### Problem
Filter the entries below, keeping only lines with the word "linejoin".

### Records shown
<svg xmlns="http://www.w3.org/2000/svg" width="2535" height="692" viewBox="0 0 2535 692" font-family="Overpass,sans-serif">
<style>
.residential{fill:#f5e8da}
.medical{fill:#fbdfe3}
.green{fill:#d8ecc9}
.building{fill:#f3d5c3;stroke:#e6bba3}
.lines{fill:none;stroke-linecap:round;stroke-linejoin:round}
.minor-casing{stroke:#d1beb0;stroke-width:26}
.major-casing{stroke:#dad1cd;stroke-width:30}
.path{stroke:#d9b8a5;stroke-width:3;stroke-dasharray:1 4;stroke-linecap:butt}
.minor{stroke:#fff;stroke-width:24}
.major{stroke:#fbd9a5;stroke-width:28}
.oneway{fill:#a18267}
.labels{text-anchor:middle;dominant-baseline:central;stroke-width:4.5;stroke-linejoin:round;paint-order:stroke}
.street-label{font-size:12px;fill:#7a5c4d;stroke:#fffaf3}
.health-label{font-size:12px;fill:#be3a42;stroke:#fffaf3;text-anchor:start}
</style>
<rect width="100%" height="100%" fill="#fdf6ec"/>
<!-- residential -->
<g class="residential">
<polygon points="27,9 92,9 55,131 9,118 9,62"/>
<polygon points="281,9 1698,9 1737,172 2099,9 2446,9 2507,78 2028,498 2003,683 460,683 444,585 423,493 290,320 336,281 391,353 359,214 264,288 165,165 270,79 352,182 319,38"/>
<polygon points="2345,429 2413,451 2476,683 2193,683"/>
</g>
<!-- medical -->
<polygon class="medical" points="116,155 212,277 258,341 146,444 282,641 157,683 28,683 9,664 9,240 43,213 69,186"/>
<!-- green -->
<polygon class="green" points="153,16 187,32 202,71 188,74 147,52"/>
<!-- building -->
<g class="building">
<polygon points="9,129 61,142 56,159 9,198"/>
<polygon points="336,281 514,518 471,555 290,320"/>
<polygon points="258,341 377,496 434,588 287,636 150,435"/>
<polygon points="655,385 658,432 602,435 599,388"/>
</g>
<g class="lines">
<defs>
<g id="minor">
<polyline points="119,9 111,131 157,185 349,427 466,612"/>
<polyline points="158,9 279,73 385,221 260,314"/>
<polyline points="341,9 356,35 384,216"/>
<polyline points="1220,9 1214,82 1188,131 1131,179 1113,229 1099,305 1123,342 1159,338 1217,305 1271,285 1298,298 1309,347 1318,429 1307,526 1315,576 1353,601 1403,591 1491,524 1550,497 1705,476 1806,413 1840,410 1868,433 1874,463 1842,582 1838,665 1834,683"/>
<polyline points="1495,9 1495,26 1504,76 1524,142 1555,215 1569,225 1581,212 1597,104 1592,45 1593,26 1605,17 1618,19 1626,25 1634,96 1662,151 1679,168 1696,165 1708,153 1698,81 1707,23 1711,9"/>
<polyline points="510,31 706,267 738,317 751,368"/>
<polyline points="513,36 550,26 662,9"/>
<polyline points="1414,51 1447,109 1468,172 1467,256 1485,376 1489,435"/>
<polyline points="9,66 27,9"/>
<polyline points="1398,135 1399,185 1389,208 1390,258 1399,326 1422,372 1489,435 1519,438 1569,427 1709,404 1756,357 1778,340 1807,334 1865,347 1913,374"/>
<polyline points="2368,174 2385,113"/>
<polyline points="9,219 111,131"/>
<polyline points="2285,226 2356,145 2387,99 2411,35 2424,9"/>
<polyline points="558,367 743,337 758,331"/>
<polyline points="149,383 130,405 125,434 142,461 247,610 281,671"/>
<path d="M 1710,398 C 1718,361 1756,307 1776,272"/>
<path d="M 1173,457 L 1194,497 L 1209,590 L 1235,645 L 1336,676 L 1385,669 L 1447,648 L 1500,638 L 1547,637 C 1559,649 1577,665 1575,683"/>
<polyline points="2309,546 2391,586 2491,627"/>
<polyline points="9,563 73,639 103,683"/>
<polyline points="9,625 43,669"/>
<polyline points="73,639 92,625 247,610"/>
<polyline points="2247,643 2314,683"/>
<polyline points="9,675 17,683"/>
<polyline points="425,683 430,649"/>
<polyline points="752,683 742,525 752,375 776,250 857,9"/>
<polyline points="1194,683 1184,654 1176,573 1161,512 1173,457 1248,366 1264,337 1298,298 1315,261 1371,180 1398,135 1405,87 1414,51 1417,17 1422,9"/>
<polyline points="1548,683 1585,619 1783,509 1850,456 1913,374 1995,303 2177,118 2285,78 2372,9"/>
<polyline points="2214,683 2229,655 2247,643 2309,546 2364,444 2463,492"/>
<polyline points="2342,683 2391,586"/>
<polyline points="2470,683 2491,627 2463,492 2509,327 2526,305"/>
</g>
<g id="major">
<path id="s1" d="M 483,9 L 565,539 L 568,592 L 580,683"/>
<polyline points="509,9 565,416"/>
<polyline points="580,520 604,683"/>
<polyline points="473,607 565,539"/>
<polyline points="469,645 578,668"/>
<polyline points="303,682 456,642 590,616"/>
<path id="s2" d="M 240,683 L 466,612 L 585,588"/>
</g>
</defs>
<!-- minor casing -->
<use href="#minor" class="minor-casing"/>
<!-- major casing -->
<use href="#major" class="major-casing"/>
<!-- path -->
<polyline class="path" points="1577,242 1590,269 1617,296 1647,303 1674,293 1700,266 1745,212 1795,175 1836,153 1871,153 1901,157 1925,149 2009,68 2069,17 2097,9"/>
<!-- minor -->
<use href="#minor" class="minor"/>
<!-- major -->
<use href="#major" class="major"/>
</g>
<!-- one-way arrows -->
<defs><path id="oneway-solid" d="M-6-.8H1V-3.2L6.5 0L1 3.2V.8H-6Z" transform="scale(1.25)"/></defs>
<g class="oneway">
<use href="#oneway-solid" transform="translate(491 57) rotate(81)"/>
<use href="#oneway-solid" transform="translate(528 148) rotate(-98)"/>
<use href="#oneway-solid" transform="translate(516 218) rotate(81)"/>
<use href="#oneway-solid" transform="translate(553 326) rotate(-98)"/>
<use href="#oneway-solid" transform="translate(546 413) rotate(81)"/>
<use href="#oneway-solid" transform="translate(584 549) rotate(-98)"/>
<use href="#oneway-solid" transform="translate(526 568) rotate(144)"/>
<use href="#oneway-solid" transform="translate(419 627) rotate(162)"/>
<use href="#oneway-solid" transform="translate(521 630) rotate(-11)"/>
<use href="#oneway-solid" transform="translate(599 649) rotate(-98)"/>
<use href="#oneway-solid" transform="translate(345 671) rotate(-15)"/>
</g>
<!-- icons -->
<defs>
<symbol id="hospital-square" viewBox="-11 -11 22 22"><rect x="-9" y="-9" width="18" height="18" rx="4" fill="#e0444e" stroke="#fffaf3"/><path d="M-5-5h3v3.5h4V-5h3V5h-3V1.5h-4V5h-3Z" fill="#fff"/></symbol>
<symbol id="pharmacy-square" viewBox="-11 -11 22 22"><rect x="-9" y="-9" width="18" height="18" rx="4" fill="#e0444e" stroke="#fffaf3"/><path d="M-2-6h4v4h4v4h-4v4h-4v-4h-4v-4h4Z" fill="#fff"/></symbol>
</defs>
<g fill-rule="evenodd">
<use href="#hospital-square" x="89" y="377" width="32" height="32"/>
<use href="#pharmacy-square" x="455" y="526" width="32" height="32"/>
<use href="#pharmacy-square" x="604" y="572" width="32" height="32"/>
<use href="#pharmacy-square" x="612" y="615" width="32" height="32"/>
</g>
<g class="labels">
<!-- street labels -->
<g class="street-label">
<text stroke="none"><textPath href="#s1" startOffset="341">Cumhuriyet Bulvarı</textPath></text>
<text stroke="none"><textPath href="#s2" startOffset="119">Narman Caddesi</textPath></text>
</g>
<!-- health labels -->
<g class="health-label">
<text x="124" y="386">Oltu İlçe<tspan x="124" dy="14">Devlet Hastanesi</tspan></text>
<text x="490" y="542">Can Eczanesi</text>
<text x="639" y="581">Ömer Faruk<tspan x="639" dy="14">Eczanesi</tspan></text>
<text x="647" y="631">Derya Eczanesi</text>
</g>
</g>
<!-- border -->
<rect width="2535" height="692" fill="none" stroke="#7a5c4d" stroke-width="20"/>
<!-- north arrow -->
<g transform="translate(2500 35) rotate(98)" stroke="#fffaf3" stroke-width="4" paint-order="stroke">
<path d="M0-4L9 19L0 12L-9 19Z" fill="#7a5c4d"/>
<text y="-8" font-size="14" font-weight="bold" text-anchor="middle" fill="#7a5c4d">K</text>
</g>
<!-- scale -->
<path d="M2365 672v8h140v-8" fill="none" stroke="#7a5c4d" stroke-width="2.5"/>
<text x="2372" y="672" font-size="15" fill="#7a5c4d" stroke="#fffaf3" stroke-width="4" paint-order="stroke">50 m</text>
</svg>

### Worked solution
.lines{fill:none;stroke-linecap:round;stroke-linejoin:round}
.labels{text-anchor:middle;dominant-baseline:central;stroke-width:4.5;stroke-linejoin:round;paint-order:stroke}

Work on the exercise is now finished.